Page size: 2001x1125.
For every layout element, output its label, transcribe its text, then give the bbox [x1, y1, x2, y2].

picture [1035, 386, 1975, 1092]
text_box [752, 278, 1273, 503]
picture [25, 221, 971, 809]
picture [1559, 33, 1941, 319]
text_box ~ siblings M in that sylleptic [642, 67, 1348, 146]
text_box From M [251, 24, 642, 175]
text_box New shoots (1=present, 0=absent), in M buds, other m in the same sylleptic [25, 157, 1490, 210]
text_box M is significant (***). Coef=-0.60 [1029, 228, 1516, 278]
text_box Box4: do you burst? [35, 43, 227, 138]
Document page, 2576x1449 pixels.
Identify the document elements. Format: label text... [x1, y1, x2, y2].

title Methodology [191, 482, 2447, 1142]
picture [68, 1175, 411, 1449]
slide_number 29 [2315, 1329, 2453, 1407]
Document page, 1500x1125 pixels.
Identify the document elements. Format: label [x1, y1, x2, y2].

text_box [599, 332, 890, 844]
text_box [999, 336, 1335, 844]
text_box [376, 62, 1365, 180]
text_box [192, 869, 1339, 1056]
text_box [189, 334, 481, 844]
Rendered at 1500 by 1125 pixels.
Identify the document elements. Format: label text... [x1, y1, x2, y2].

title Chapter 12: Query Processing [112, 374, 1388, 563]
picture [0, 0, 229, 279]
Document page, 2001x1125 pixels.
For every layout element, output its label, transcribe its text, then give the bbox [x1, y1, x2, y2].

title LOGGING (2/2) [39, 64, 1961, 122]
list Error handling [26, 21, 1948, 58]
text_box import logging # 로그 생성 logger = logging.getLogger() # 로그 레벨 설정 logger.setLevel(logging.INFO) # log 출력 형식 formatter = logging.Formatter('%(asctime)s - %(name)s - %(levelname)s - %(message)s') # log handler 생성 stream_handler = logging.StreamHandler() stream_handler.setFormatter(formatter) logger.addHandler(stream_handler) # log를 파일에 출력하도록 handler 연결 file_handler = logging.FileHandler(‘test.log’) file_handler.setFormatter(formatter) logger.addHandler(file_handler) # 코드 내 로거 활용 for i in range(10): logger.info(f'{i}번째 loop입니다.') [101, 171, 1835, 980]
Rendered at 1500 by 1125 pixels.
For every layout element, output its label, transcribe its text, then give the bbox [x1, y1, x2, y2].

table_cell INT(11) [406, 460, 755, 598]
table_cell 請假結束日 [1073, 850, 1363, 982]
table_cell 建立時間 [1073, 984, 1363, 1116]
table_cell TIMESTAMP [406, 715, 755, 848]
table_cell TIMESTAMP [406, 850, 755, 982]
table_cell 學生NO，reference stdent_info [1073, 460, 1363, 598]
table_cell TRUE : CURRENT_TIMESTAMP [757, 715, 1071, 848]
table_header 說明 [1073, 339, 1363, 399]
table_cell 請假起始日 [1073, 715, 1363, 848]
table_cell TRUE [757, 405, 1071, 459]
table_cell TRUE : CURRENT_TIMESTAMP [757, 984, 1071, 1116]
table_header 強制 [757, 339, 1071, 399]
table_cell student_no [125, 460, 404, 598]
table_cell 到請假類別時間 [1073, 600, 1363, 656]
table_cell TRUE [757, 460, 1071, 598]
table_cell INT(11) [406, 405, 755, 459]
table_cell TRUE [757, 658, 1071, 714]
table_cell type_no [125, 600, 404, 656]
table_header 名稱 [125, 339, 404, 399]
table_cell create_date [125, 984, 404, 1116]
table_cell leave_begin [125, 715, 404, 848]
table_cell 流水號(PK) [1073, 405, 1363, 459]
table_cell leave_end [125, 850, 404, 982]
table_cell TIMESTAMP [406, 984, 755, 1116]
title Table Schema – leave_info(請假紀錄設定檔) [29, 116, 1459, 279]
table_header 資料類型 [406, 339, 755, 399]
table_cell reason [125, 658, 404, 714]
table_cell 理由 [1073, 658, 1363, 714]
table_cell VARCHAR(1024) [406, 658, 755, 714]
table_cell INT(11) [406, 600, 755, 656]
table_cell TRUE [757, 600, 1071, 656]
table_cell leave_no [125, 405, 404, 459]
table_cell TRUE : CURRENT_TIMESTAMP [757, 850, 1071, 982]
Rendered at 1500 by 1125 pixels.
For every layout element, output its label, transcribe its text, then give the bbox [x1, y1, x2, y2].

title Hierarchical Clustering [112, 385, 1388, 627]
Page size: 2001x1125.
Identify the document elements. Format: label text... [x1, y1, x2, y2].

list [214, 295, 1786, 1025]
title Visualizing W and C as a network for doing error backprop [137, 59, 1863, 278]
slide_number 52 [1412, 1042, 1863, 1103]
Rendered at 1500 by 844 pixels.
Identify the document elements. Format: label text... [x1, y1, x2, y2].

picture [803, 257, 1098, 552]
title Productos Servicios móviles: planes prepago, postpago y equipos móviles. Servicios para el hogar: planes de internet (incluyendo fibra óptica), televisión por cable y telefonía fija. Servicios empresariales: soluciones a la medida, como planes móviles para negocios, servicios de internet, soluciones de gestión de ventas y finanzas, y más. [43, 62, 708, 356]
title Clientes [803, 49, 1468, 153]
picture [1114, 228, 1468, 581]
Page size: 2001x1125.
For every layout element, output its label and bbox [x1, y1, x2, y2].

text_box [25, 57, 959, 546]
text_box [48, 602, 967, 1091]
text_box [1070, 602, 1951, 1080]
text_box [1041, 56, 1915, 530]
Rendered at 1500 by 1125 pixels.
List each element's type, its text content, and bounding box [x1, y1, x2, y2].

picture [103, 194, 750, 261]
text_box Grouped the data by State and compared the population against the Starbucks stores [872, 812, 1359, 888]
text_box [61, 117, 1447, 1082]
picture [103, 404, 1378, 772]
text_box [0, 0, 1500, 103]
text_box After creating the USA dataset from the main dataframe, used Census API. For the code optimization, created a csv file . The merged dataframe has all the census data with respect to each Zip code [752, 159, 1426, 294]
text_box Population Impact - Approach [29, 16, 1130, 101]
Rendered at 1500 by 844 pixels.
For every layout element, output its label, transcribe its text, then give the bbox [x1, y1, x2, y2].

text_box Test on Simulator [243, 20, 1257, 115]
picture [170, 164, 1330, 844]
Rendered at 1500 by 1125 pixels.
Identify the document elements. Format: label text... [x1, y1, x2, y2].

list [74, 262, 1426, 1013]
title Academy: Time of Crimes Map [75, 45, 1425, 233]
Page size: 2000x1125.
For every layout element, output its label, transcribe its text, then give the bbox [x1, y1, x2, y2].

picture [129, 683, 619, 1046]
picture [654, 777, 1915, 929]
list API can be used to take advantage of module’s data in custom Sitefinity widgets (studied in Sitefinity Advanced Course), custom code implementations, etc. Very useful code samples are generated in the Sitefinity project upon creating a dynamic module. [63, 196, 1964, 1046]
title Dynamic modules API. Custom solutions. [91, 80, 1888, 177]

++++++++++

## Aim of the exercise
Print each line of the data exactly as it was written.

## Task answer
Page size: 2001x1125.
For every layout element, output its label, transcribe its text, then give the bbox [x1, y1, x2, y2].

picture [1035, 386, 1975, 1092]
text_box [752, 278, 1273, 503]
picture [25, 221, 971, 809]
picture [1559, 33, 1941, 319]
text_box ~ siblings M in that sylleptic [642, 67, 1348, 146]
text_box From M [251, 24, 642, 175]
text_box New shoots (1=present, 0=absent), in M buds, other m in the same sylleptic [25, 157, 1490, 210]
text_box M is significant (***). Coef=-0.60 [1029, 228, 1516, 278]
text_box Box4: do you burst? [35, 43, 227, 138]
Document page, 2576x1449 pixels.
Identify the document elements. Format: label text... [x1, y1, x2, y2].

title Methodology [191, 482, 2447, 1142]
picture [68, 1175, 411, 1449]
slide_number 29 [2315, 1329, 2453, 1407]
Document page, 1500x1125 pixels.
Identify the document elements. Format: label [x1, y1, x2, y2].

text_box [599, 332, 890, 844]
text_box [999, 336, 1335, 844]
text_box [376, 62, 1365, 180]
text_box [192, 869, 1339, 1056]
text_box [189, 334, 481, 844]
Rendered at 1500 by 1125 pixels.
Identify the document elements. Format: label text... [x1, y1, x2, y2].

title Chapter 12: Query Processing [112, 374, 1388, 563]
picture [0, 0, 229, 279]
Document page, 2001x1125 pixels.
For every layout element, output its label, transcribe its text, then give the bbox [x1, y1, x2, y2].

title LOGGING (2/2) [39, 64, 1961, 122]
list Error handling [26, 21, 1948, 58]
text_box import logging # 로그 생성 logger = logging.getLogger() # 로그 레벨 설정 logger.setLevel(logging.INFO) # log 출력 형식 formatter = logging.Formatter('%(asctime)s - %(name)s - %(levelname)s - %(message)s') # log handler 생성 stream_handler = logging.StreamHandler() stream_handler.setFormatter(formatter) logger.addHandler(stream_handler) # log를 파일에 출력하도록 handler 연결 file_handler = logging.FileHandler(‘test.log’) file_handler.setFormatter(formatter) logger.addHandler(file_handler) # 코드 내 로거 활용 for i in range(10): logger.info(f'{i}번째 loop입니다.') [101, 171, 1835, 980]
Rendered at 1500 by 1125 pixels.
For every layout element, output its label, transcribe its text, then give the bbox [x1, y1, x2, y2].

table_cell INT(11) [406, 460, 755, 598]
table_cell 請假結束日 [1073, 850, 1363, 982]
table_cell 建立時間 [1073, 984, 1363, 1116]
table_cell TIMESTAMP [406, 715, 755, 848]
table_cell TIMESTAMP [406, 850, 755, 982]
table_cell 學生NO，reference stdent_info [1073, 460, 1363, 598]
table_cell TRUE : CURRENT_TIMESTAMP [757, 715, 1071, 848]
table_header 說明 [1073, 339, 1363, 399]
table_cell 請假起始日 [1073, 715, 1363, 848]
table_cell TRUE [757, 405, 1071, 459]
table_cell TRUE : CURRENT_TIMESTAMP [757, 984, 1071, 1116]
table_header 強制 [757, 339, 1071, 399]
table_cell student_no [125, 460, 404, 598]
table_cell 到請假類別時間 [1073, 600, 1363, 656]
table_cell TRUE [757, 460, 1071, 598]
table_cell INT(11) [406, 405, 755, 459]
table_cell TRUE [757, 658, 1071, 714]
table_cell type_no [125, 600, 404, 656]
table_header 名稱 [125, 339, 404, 399]
table_cell create_date [125, 984, 404, 1116]
table_cell leave_begin [125, 715, 404, 848]
table_cell 流水號(PK) [1073, 405, 1363, 459]
table_cell leave_end [125, 850, 404, 982]
table_cell TIMESTAMP [406, 984, 755, 1116]
title Table Schema – leave_info(請假紀錄設定檔) [29, 116, 1459, 279]
table_header 資料類型 [406, 339, 755, 399]
table_cell reason [125, 658, 404, 714]
table_cell 理由 [1073, 658, 1363, 714]
table_cell VARCHAR(1024) [406, 658, 755, 714]
table_cell INT(11) [406, 600, 755, 656]
table_cell TRUE [757, 600, 1071, 656]
table_cell leave_no [125, 405, 404, 459]
table_cell TRUE : CURRENT_TIMESTAMP [757, 850, 1071, 982]
Rendered at 1500 by 1125 pixels.
For every layout element, output its label, transcribe its text, then give the bbox [x1, y1, x2, y2].

title Hierarchical Clustering [112, 385, 1388, 627]
Page size: 2001x1125.
Identify the document elements. Format: label text... [x1, y1, x2, y2].

list [214, 295, 1786, 1025]
title Visualizing W and C as a network for doing error backprop [137, 59, 1863, 278]
slide_number 52 [1412, 1042, 1863, 1103]
Rendered at 1500 by 844 pixels.
Identify the document elements. Format: label text... [x1, y1, x2, y2].

picture [803, 257, 1098, 552]
title Productos Servicios móviles: planes prepago, postpago y equipos móviles. Servicios para el hogar: planes de internet (incluyendo fibra óptica), televisión por cable y telefonía fija. Servicios empresariales: soluciones a la medida, como planes móviles para negocios, servicios de internet, soluciones de gestión de ventas y finanzas, y más. [43, 62, 708, 356]
title Clientes [803, 49, 1468, 153]
picture [1114, 228, 1468, 581]
Page size: 2001x1125.
For every layout element, output its label and bbox [x1, y1, x2, y2].

text_box [25, 57, 959, 546]
text_box [48, 602, 967, 1091]
text_box [1070, 602, 1951, 1080]
text_box [1041, 56, 1915, 530]
Rendered at 1500 by 1125 pixels.
List each element's type, its text content, and bounding box [x1, y1, x2, y2].

picture [103, 194, 750, 261]
text_box Grouped the data by State and compared the population against the Starbucks stores [872, 812, 1359, 888]
text_box [61, 117, 1447, 1082]
picture [103, 404, 1378, 772]
text_box [0, 0, 1500, 103]
text_box After creating the USA dataset from the main dataframe, used Census API. For the code optimization, created a csv file . The merged dataframe has all the census data with respect to each Zip code [752, 159, 1426, 294]
text_box Population Impact - Approach [29, 16, 1130, 101]
Rendered at 1500 by 844 pixels.
For every layout element, output its label, transcribe its text, then give the bbox [x1, y1, x2, y2].

text_box Test on Simulator [243, 20, 1257, 115]
picture [170, 164, 1330, 844]
Rendered at 1500 by 1125 pixels.
Identify the document elements. Format: label text... [x1, y1, x2, y2].

list [74, 262, 1426, 1013]
title Academy: Time of Crimes Map [75, 45, 1425, 233]
Page size: 2000x1125.
For every layout element, output its label, transcribe its text, then give the bbox [x1, y1, x2, y2].

picture [129, 683, 619, 1046]
picture [654, 777, 1915, 929]
list API can be used to take advantage of module’s data in custom Sitefinity widgets (studied in Sitefinity Advanced Course), custom code implementations, etc. Very useful code samples are generated in the Sitefinity project upon creating a dynamic module. [63, 196, 1964, 1046]
title Dynamic modules API. Custom solutions. [91, 80, 1888, 177]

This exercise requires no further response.